_Task details:_ Begin with the line where "Breast MRI (dynamic contrast-enhanced), one axial slice;" appears. Set down that line and the rest of the records below it exactly as given.

Saved entries:
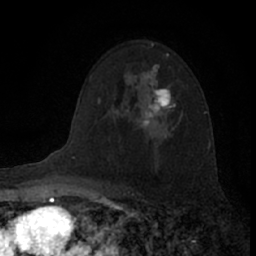
Breast MRI (dynamic contrast-enhanced), one axial slice. Slice 47 of 66 in the series (ordered by position). Cropped to one breast. Dynamic contrast-enhanced series, time point 2 of 7 at this slice position (early post-contrast). 1.5 T. TE 3.1 ms, TR 6.3 ms. 2.4 mm slice thickness. 256 × 256 image matrix, field of view 140 × 140 mm. Female patient.
Annotated regions visible in this slice (semi-automatic segmentation, software-assisted and operator-edited):
- enhancing-tissue mask used for the functional tumour volume (all voxels passing the contrast-enhancement thresholds inside the analysis volume; usually the tumour): bounding box <142,64,183,126> (left, top, right, bottom; pixels)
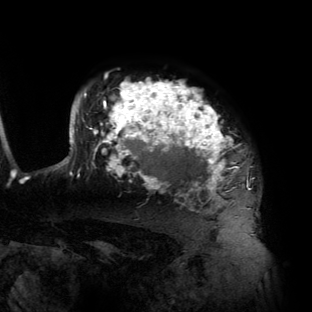
Breast MRI (dynamic contrast-enhanced), one axial slice; position 107 of 134 along the scan axis; cropped to one breast; dynamic contrast-enhanced series, time point 2 of 6 at this slice position (early post-contrast); 3 T; TE 2.7 ms, TR 6.5 ms; 312 × 312 image matrix, field of view 244 × 244 mm. Female patient.
Annotated regions visible in this slice (semi-automatic segmentation, software-assisted and operator-edited):
- enhancing-tissue mask used for the functional tumour volume (all voxels passing the contrast-enhancement thresholds inside the analysis volume; usually the tumour): bounding box <56,81,250,209> (left, top, right, bottom; pixels)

_Exercise solution:_
Breast MRI (dynamic contrast-enhanced), one axial slice; position 107 of 134 along the scan axis; cropped to one breast; dynamic contrast-enhanced series, time point 2 of 6 at this slice position (early post-contrast); 3 T; TE 2.7 ms, TR 6.5 ms; 312 × 312 image matrix, field of view 244 × 244 mm. Female patient.
Annotated regions visible in this slice (semi-automatic segmentation, software-assisted and operator-edited):
- enhancing-tissue mask used for the functional tumour volume (all voxels passing the contrast-enhancement thresholds inside the analysis volume; usually the tumour): bounding box <56,81,250,209> (left, top, right, bottom; pixels)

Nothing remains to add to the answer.